Im Bundestag ist Sekmen Obfrau der Grünen im Wirtschaftsausschuss und seit 2022 Vorsitzende des Parlamentskreises “Gründungen & Start-ups”. Seit 2011 ist die Abgeordnete Grünen-Mitglied, von 2011 bis 2014 war Sekmen Sprecherin der Grünen Jugend in ihrer Heimatstadt. 2014 wurde sie in den Mannheimer Gemeinderat gewählt, von 2019 bis 2022 war sie dort Fraktionsvorsitzende.

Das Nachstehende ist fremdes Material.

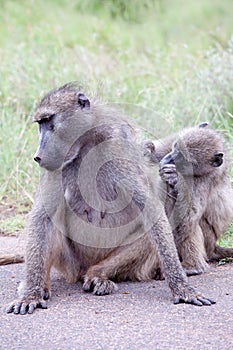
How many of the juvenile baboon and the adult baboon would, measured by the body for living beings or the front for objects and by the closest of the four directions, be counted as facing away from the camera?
0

Dass Abgeordnete die Fraktion wechseln, kommt selten vor. Die Unionsfraktion konnte zuletzt Ende 1996 einen Zugang aus einer anderen Fraktion verbuchen. Damals war die frühere DDR-Bürgerrechtlerin Vera Lengsfeld ebenfalls von den Grünen zur Union gewechselt. Ende vergangenen Jahres trat Lengsfeld, die von 1990 bis 2005 im Bundestag saß, aus der CDU aus.
Mannheimer Politologe Debus zum Wechsel in Unionsfraktion
Auch der Mannheimer Politikwissenschaftler Marc Debus betonte im SWR-Interview, dass ein solcher Wechsel in parlamentarischen Demokratien “relativ selten” vorkommt. Häufiger käme dies in präsidentiellen Regierungssystemen vor – wie etwa in den USA. Laut dem Politologen sind die Abgeordneten ihrem Gewissen und nicht ihrer Partei verpflichtet. Melis Sekmen stehe es also frei, ihr Bundestagsmandat zurückzugeben oder zu behalten, so Debus weiter. Auch wenn Sekmen über die Liste und nicht direkt gewählt wurde. Dies mache laut Grundgesetz “keinen Unterschied”.
Es gibt keinen Grund für Frau Sekmen, das Mandat niederzulegen.
SWR
Nach den enttäuschenden Ergebnissen der Mannheimer Grünen bei der letzten Oberbürgermeisterwahl und der Kommunalwahl könnten jetzt noch innerparteiliche Konflikte nach dem Wechsel dazukommen. Debus rechnet mit Diskussionen innerhalb der Partei. Dabei könnte es vor allem um die Gründe gehen, die zu dem Wechsel geführt haben. “Diese können auch in der Migrations-, Integrationspolitik und Debattenkultur insgesamt gesehen werden”, sagt Debus.